Data for processing:
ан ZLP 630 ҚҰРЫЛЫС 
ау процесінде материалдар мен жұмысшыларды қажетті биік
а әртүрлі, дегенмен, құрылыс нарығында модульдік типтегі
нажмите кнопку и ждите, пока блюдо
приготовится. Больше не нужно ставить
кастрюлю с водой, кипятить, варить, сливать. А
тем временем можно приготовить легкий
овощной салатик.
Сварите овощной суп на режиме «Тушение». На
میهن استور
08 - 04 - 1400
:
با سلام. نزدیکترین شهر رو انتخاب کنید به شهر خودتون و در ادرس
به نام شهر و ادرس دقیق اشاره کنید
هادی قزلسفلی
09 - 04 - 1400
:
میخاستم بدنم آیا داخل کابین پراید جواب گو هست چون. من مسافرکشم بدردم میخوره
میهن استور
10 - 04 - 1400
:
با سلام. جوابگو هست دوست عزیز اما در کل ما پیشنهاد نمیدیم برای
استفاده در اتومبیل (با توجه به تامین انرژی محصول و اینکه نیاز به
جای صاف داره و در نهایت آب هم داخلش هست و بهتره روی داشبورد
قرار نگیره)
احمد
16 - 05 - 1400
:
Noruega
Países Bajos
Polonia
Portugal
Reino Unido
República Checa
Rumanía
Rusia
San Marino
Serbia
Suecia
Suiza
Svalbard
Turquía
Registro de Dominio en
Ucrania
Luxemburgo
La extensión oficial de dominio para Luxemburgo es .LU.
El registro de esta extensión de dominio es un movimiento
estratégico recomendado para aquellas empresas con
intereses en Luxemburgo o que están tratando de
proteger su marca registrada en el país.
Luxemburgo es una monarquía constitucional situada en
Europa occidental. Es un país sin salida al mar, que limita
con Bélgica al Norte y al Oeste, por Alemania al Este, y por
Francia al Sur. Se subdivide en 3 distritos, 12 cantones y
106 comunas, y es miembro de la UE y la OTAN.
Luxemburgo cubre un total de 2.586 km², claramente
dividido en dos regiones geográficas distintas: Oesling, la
---
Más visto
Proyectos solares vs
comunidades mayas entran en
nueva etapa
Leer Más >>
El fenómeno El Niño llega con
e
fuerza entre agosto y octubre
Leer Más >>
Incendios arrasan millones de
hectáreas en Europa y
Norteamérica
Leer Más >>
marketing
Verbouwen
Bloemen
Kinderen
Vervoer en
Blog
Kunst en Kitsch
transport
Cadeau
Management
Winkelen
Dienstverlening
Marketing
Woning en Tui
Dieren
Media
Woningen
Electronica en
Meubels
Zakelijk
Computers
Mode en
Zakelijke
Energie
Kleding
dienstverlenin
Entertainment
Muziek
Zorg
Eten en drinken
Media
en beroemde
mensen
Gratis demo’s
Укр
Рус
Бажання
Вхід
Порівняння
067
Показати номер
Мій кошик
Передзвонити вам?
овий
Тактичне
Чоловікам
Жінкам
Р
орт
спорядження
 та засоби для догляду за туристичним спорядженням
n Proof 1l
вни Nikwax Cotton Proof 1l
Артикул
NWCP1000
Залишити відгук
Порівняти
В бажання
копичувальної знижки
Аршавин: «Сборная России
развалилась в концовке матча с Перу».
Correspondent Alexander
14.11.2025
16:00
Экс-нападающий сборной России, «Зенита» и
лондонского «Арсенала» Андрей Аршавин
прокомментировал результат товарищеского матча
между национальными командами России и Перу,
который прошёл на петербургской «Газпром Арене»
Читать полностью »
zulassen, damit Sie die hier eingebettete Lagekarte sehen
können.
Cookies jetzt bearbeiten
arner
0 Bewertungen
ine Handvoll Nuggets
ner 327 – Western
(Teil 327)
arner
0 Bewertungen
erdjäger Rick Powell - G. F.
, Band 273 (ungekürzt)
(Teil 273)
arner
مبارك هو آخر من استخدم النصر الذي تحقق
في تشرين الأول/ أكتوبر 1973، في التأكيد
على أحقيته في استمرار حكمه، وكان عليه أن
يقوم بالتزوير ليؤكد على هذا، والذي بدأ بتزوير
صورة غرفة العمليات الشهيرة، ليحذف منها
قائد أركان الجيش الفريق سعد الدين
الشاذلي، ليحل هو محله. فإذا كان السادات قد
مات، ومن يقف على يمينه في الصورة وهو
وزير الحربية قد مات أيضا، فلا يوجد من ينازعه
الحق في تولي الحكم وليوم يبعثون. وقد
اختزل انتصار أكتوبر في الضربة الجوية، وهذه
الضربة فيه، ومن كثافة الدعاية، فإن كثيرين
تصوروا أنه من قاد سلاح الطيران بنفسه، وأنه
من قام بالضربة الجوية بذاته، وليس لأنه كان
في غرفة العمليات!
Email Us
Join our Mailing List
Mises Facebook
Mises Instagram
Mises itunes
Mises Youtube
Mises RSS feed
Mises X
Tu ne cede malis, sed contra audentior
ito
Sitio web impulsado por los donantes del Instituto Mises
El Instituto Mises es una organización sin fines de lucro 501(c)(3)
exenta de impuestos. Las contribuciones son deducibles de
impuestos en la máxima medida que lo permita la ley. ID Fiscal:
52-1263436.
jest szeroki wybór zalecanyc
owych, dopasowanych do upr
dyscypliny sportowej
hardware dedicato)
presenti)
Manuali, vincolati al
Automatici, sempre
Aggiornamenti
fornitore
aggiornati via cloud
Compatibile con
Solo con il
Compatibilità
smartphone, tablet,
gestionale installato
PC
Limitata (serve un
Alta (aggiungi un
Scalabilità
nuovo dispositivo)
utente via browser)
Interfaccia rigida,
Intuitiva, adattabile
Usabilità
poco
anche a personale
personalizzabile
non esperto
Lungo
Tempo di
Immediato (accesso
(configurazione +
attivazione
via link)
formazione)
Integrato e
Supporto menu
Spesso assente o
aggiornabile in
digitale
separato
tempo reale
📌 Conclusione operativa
==
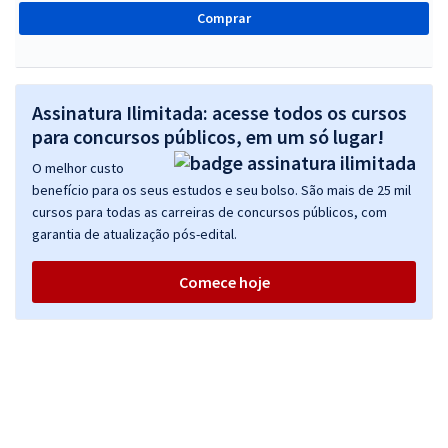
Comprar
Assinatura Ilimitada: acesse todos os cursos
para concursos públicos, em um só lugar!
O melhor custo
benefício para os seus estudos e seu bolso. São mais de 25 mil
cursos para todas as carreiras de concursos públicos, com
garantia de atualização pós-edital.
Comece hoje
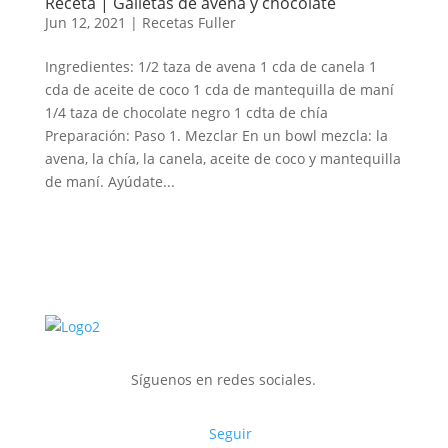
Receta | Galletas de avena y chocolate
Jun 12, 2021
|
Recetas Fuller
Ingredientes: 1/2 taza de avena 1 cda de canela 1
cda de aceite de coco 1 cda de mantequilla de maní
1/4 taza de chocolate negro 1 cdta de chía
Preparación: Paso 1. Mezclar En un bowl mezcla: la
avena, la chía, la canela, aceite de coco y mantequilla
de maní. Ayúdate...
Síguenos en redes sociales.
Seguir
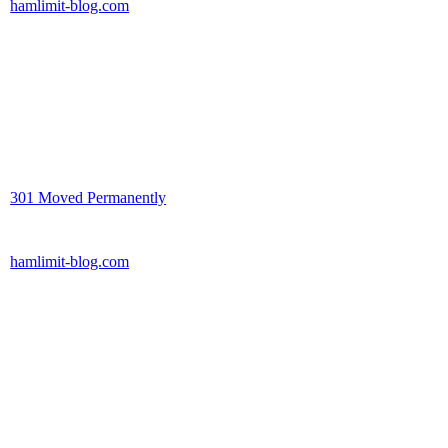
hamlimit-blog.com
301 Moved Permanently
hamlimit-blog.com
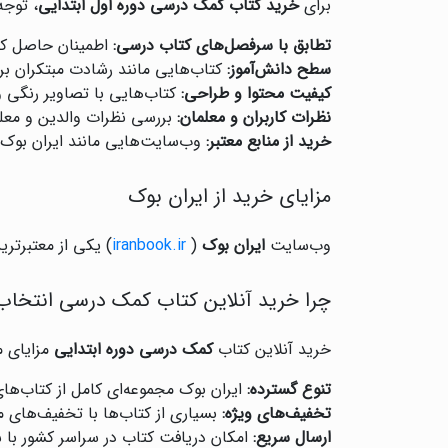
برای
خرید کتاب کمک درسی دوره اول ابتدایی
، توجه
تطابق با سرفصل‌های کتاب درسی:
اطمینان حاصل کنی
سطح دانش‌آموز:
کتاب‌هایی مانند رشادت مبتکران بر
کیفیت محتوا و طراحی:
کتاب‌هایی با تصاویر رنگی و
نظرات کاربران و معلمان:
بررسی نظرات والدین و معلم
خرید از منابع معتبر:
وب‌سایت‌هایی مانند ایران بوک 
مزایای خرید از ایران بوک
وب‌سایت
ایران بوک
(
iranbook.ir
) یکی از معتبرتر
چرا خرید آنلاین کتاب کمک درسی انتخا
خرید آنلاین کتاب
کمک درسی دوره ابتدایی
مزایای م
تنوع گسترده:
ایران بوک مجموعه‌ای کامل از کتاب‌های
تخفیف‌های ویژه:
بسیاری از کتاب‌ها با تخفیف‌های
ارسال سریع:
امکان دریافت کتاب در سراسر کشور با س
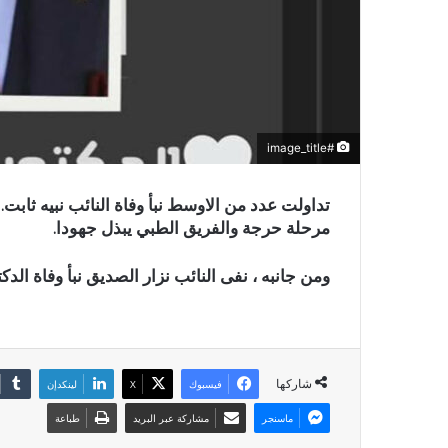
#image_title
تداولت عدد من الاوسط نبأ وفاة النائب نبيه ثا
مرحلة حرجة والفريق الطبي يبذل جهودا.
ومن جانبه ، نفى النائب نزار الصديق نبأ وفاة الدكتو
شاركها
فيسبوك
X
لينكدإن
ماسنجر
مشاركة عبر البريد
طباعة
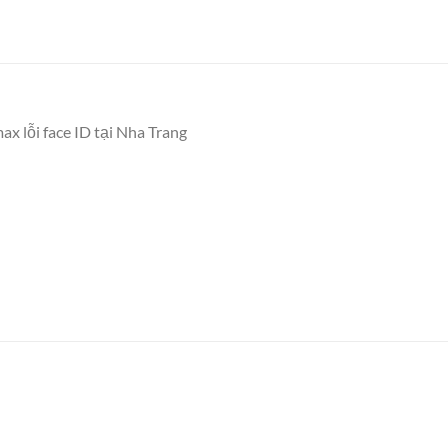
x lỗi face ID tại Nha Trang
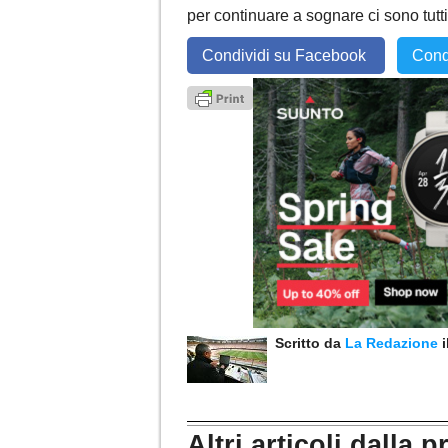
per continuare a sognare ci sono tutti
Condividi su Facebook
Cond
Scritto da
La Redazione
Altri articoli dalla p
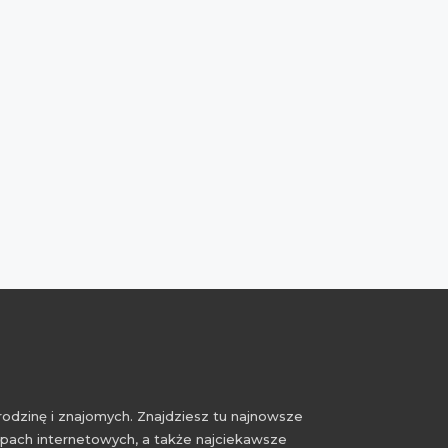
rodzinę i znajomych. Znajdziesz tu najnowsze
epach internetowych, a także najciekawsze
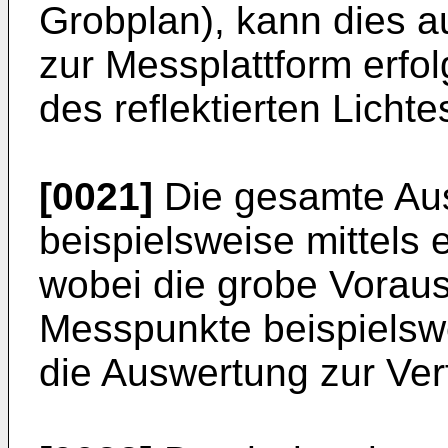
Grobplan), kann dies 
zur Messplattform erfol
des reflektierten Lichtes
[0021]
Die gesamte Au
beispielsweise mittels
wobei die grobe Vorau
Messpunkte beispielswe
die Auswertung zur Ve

Request: Copy everything above from the line containing "x lỗi face ID tại Nha Trang" down to the line containing "die Auswertung zur Ve", keeping both of those lines, and leave the pictures out.

Expected answer:
x lỗi face ID tại Nha Trang
per continuare a sognare ci sono tutti
Condividi su Facebook
Cond
Scritto da
La Redazione
Altri articoli dalla p
rodzinę i znajomych. Znajdziesz tu najnowsze
epach internetowych, a także najciekawsze
Grobplan), kann dies 
zur Messplattform erfol
des reflektierten Lichtes
[0021]
Die gesamte Au
beispielsweise mittels
wobei die grobe Vorau
Messpunkte beispielswe
die Auswertung zur Ve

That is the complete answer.